At the time, he performed as a clown at weekend parties and on Wednesdays at Mary Bridge Children’s Hospital and Health Center in Tacoma.
On occasion, the clown can be coaxed out of retirement for a show. At the food bank’s request, Hull recently sang, filled balloons and juggled at the McKinley Hill Street Fair.
Rigdon, the former candy packer, began volunteering at Eloise’s by driving a truck from store to store to pick up donations. Now she comes in on Thursdays to divide boxes of meat and bulk sacks of vegetables and grains into Ziploc bags.
The best thing about the food bank is the variety in the ever-changing inventory of produce, she said.
“Different families like different things,” Rigdon said.
The East Side doesn’t have many grocery options — a couple of convenience stores, an Asian grocery store and a deli, Rigdon said. Ever since the Albertsons on 38th Street closed, residents who don’t have cars have been left with few choices.
To ease that “food desert” problem, Blue started Eloise’s.

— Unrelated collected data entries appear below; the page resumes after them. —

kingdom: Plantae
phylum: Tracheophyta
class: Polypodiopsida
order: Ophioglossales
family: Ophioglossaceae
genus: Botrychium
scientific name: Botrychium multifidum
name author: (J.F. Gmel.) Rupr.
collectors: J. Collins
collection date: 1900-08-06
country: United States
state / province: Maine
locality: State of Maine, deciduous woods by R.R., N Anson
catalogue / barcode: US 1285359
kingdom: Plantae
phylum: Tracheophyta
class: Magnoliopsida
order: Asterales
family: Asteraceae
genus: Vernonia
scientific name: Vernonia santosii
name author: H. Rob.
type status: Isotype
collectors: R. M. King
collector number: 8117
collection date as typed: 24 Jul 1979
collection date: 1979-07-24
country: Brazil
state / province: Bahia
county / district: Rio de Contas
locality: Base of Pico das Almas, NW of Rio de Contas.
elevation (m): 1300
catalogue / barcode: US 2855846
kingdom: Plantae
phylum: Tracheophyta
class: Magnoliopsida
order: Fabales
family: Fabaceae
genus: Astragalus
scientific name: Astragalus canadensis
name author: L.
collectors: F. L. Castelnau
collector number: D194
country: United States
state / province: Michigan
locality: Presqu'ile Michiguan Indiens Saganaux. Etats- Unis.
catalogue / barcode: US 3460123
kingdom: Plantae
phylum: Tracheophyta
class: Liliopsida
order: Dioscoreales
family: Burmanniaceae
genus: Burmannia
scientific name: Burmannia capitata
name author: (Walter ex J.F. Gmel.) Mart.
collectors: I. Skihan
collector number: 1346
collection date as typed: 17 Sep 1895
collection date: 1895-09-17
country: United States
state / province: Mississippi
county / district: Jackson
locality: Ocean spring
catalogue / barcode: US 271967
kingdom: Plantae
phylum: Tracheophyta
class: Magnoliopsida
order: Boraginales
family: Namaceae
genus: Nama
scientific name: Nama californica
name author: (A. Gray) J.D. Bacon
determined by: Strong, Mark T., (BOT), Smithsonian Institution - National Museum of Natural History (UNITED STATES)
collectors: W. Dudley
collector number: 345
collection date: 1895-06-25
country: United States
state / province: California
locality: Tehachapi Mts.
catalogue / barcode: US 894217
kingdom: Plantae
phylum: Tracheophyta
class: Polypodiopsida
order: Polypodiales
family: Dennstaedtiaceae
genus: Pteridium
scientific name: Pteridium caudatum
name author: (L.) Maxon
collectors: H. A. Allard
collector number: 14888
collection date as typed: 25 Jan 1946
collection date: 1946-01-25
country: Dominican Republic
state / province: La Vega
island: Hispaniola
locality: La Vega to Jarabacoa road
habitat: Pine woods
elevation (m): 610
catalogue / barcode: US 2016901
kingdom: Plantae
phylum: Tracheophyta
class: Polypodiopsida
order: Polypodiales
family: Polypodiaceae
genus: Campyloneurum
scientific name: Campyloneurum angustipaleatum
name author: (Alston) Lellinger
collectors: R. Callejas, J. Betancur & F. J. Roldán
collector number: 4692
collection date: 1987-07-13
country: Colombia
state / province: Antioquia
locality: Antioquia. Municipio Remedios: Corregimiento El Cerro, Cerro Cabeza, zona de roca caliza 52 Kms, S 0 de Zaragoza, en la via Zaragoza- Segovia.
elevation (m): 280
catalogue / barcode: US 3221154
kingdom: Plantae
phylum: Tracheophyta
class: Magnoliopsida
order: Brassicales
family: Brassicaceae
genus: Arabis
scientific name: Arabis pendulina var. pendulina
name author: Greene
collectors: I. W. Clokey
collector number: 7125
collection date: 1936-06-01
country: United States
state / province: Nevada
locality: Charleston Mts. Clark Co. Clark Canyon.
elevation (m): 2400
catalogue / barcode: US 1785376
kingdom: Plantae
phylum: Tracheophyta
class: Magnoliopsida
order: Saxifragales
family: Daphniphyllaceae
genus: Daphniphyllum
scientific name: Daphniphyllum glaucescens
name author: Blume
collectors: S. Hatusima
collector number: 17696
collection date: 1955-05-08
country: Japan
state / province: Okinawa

It’s named for Blue’s grandmother. Originally from the South, she enjoyed cooking food from the region in a cast-iron skillet and opened her Los Angeles home to all who needed a meal, Blue said.
The food bank collects donations from local stores, including Safeway and Walmart, and the Emergency Food Network, the Pierce County-based organization that gives to area food banks.
Apex Cold Storage in Fife refrigerates Eloise’s produce and meat for free.
The food bank also grows herbs in a community garden in South Tacoma.
Blue said she runs the food bank because she thinks it is the right thing to do.
“We all have the capacity to impact someone’s life,” she said.